We are developing higher level languages for SELinux policy development. Our purpose is to decrease the size of SELinux policy configuration, and increase the ability to analyze an SELinux policy with respect to a high level security goal. The primary concern of the reference policy appears to be to give just enough permissions to each application, service to enable them to do their job on a standard SELinux system. This makes the current policy tools a vehicle for providing least privilege enforcement by the SELinux kernel.

We have developed two languages, one at an intermediate level, and one at a higher level. The intermediate language is called Shrimp. It is slightly higher level than the existing SELinux reference policy language. It provides type inference and enforcement of module boundaries for reference policy interfaces. The high level language is called Lobster. It is an object oriented language that also employs type inference, polymorphism, and function abstractions to provide a much more abstract view of the security policy. Our goal is to replace the reference policy with a Shrimp or Lobster version of the reference policy, and then to compile Lobster specifications of application policies into Shrimp.

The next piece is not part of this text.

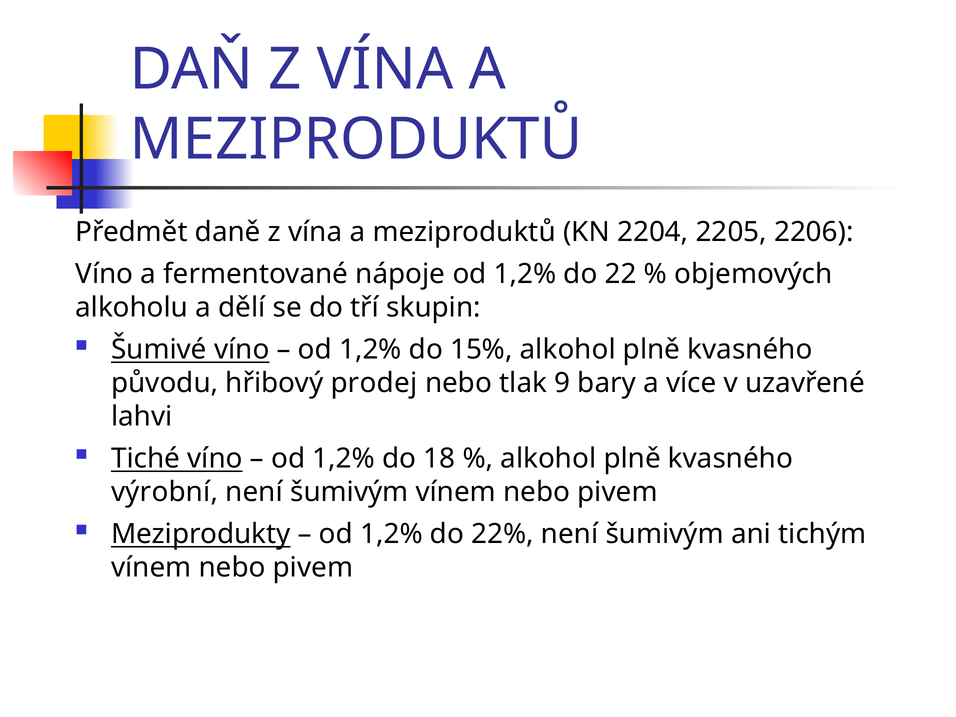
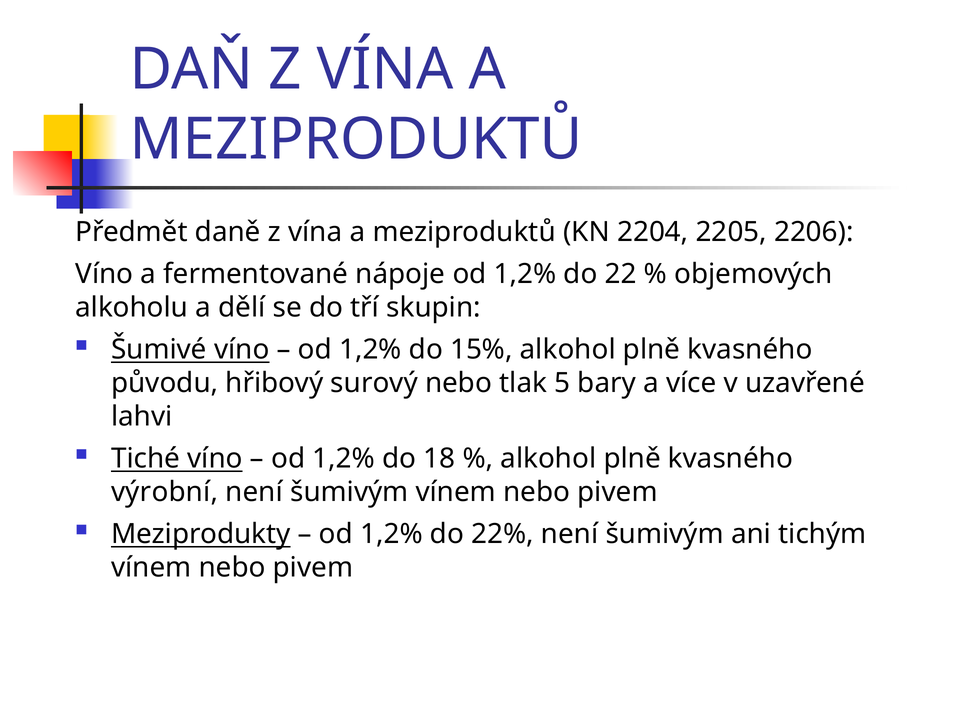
prodej: prodej -> surový
9: 9 -> 5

The reference policy plus the application policy combine to form the system security policy.

Lobster provides a notion of refinement, whereby a highly abstract policy can be refined into progressively more detailed policies, culminating in a policy at roughly the same level of detail as the current SELinux policy language. Thus abstract flow policies can be refined down to complete specifications in a way that preserves the abstract policy.